How to make a hot tub part 1 - Materials Location and Cost
Wednesday, 11 March 2020 | Jon Pennington
How to build a hot tub part 1 - Materials.
Building a hot tub can be really good fun, so here are a few pointers to help you get under way from Hot Tub DIY.
The photo to the left shows a Fiat car that was converted with our help for a promotion of 'Aperol Spritz', it consisted of car modification, fibreglass mould and a basic plumbing for jets, a heater, filtration and a pump. 2 cars where made and used on stages and in shows in and around London.
What is your experience of a hot tub, did you prefer a hot tub or a spa?
The difference is a hot tub is just hot water in a tub, and a spa has massage jets, however in the UK this is confused and a hot tub is seen as having massage jets and a spa is somewhere you go to get pampered.
Its possible to turn a hot tub in to a spa at a later date and best to take this into account in the early stages as you may save time in electrical equipment, a good example of this is spending on the control system to get something to manage pumps versus just getting a thermostatically controlled heater. (more of this later).
Where is it going to be? does the location give you privacy, is it away from over hanging trees (they drop leaves in the water which get stuck in the plumbing) and will it disturb your neighbours? (people tend to be load talking over the jets).
A good location would also take into consideration access, possibly rain cover and electricity.
With the basics in mind you would now consider materials and a few other basics, building a hot tub or spa is a bit of a chicken and egg scenario in some cases, the materials define this...
If you have a financial restriction then it may help to point out building hot tubs is time consuming and costly, if you compare this to purchasing a hot tub with a thousand jets, built in tv's / stereos from a local supplier then this article may not be for you. A rough idea on pricing is very difficult when it comes to building your own hot tub where as most retailers have a price point of £4000 for a Chinese made hot tub and £8000 for an American made hot tub, which is probably still made in China.

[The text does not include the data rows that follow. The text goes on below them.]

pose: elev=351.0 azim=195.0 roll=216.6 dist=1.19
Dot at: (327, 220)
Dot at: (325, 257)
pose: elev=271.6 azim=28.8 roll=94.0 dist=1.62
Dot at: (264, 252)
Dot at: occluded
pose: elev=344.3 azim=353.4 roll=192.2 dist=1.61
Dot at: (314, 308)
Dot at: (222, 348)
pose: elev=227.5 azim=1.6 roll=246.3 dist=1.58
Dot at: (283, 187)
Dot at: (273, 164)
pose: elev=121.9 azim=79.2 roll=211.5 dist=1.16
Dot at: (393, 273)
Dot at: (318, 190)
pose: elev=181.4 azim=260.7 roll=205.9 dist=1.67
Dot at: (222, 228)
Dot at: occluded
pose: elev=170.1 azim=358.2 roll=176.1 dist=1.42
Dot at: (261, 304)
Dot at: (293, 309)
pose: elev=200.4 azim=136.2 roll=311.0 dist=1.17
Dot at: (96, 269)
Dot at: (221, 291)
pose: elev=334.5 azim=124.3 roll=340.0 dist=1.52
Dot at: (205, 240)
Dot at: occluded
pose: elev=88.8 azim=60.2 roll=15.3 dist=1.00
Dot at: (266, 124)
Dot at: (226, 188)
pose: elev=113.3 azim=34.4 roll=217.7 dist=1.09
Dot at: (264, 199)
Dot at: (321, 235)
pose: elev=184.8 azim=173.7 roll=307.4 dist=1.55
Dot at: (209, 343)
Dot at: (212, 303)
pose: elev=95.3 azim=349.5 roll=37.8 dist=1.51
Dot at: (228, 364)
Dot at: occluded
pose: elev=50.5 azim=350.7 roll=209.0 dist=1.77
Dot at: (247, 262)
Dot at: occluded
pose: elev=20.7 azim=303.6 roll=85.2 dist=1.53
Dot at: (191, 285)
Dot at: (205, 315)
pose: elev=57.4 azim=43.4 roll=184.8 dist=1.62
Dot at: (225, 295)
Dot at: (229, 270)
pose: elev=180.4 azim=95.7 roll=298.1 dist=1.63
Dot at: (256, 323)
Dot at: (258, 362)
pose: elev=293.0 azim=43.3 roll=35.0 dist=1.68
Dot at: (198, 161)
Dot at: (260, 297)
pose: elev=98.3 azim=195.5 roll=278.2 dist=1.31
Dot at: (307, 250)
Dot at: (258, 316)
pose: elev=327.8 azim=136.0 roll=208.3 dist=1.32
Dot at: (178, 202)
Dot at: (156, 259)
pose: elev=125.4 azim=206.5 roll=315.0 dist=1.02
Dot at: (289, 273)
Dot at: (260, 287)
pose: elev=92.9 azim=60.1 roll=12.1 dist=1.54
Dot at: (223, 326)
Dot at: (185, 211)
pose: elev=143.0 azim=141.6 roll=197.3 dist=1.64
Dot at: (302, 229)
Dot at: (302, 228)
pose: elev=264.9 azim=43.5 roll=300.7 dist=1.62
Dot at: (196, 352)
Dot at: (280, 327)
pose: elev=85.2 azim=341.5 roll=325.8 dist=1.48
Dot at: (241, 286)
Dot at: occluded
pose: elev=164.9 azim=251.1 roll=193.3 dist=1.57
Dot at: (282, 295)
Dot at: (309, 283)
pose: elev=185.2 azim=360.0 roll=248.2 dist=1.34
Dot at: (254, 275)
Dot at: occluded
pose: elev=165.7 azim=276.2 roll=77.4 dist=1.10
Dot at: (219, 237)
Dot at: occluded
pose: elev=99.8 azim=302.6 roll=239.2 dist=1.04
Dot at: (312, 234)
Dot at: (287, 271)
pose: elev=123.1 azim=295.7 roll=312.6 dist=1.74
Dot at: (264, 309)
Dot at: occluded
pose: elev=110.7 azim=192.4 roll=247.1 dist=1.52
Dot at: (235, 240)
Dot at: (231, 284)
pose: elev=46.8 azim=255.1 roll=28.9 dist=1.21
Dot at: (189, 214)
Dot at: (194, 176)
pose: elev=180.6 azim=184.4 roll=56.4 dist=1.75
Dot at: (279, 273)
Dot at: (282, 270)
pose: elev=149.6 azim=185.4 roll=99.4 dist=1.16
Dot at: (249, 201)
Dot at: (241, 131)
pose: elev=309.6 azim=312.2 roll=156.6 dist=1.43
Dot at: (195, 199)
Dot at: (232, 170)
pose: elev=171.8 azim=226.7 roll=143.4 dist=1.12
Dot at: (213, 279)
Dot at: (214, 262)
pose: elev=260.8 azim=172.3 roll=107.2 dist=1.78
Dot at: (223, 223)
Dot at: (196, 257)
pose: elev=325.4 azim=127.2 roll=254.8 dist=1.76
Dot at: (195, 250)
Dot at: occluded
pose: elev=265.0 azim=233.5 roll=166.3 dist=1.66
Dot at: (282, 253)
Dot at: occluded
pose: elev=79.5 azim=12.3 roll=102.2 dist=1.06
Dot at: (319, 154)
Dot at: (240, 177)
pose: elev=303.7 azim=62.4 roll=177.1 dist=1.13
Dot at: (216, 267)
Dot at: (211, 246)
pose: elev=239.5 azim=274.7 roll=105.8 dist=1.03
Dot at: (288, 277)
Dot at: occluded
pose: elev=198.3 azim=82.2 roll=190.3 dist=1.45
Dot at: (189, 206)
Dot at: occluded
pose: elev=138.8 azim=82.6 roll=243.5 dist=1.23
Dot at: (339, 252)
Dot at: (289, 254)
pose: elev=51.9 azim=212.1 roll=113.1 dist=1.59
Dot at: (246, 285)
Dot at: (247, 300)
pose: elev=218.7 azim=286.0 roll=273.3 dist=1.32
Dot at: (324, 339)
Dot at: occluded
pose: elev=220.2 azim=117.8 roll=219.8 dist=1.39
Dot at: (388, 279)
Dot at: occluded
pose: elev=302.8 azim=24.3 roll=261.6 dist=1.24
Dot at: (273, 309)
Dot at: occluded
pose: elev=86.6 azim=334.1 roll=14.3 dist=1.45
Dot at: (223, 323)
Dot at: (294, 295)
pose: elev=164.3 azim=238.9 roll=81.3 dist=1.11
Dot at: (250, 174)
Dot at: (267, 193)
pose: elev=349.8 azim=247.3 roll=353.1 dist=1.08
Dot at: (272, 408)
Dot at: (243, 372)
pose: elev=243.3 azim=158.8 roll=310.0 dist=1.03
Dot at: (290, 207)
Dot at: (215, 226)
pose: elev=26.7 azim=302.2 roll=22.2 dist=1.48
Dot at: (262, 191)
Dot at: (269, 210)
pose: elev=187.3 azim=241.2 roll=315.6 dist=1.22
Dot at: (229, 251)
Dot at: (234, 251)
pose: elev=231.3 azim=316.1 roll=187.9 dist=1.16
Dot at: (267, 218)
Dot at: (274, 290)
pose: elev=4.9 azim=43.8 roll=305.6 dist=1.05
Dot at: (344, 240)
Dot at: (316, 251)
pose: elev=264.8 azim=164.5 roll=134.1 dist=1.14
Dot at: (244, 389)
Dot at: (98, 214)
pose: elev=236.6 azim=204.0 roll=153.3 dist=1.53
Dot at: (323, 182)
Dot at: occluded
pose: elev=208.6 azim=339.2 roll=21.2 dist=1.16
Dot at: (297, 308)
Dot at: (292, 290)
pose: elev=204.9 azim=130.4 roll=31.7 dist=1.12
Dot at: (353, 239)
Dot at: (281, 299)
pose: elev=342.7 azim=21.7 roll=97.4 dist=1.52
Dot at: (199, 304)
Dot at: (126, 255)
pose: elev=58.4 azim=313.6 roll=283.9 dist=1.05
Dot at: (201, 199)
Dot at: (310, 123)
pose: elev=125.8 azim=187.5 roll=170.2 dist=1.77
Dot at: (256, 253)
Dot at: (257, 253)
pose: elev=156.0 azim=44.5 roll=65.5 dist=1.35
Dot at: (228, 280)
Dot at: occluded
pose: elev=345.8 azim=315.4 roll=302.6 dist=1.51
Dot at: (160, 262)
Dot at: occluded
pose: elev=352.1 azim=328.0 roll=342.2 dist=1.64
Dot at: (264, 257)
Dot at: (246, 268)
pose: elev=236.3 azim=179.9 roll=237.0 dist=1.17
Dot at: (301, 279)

Material types for building a hot tub.
Building a hot tub can be built out of many things, concrete, wood, metal and plastic, this material could be pre formed for example a wooden barrel, or plastic container, aluminium jet parts or even a car, however they all need to include the ability to hold water and take into consideration 'Water Volume', if you are thinking 4 people, allow space in the total height for the water to rise so it doesn't go over the edge and get waisted, unless you are planning to have a reservoir tank which is a much more complex system.
Converting a wooden barrel is the easiest method of hot tub, you can buy these online at costs from £1000 and easily convert them to give massages using jets and control systems, also you don't need to be a millionaire to build one because a basic plumbing loop starts at roughly £500 and you can add air blowers and all sorts of things as and when you want to upgrade them.
Wood frame and tile
Creating a hot tub with a wooden frame, is simple if you use a tanking method similar to wet rooms, 'Hardiebacker board' and something like a 'Mapie shower waterproofing kit', can make for a really fun project, simply tile on top with a swimming pool grout and adhesive.
If this is done well you can create a show stopper, be clever with your jet choices even maybe add light as well. You can realistically create something for as little as £800 excluding your jets, filter and electrics.
Plastic fantastic is also an option, there are loads of containers that make a fun hot tub for family or fun purposes, this could be a cattle bowl or 1 man container, anything is possible, support it with timber, insulate and of you go. Usually people that go this route already have an object in mind and then say, "that would make a great hot tub!"
This is for all you steel fabricators out there, Not sure how you would do it, however if you have the skill go for it :)
Concrete or block
Common for builders, we get asked every other day what the requirement is for building a hot tub out of concrete or block, although it sounds like the best method its also very expensive and the jet choice is restrictive due to the thickness of the walls. To see hot tubs /spas being built this way have a look on YouTube and search into Gunite jets. They tend to end up looking like a commercial hot tub, but this is ok if your building a hot tub for that purpose. Cost is probably double for all the jets but they can last 10 times longer and look just as awesome as the others if you start to design them to be built into your garden or property surrounded by rocks and waterfalls.
Lastly fibreglass, which sounds boring but when you think curves and customisation its really the material of choice. Think pond building then add jets, LED lights and a water feature, you could build something far more interesting than you can buy in the shops, that caters for specific muscle groups in the form of loungers and captain seats. Building custom Fibreglass spas is very affordable if you buy your materials from industrial suppliers and you would benefit from zero jet and component restrictions.
Insulation and covers
Lastly heating a hot tub can be expensive, filling it with water is a cost but sustaining the heat and running the pumps needs to be taken into account, so think about insulation, if outside it may need a thermal cover on top, king span insulation around the sides and so on, where as inside you are dealing with evaporation and condensation.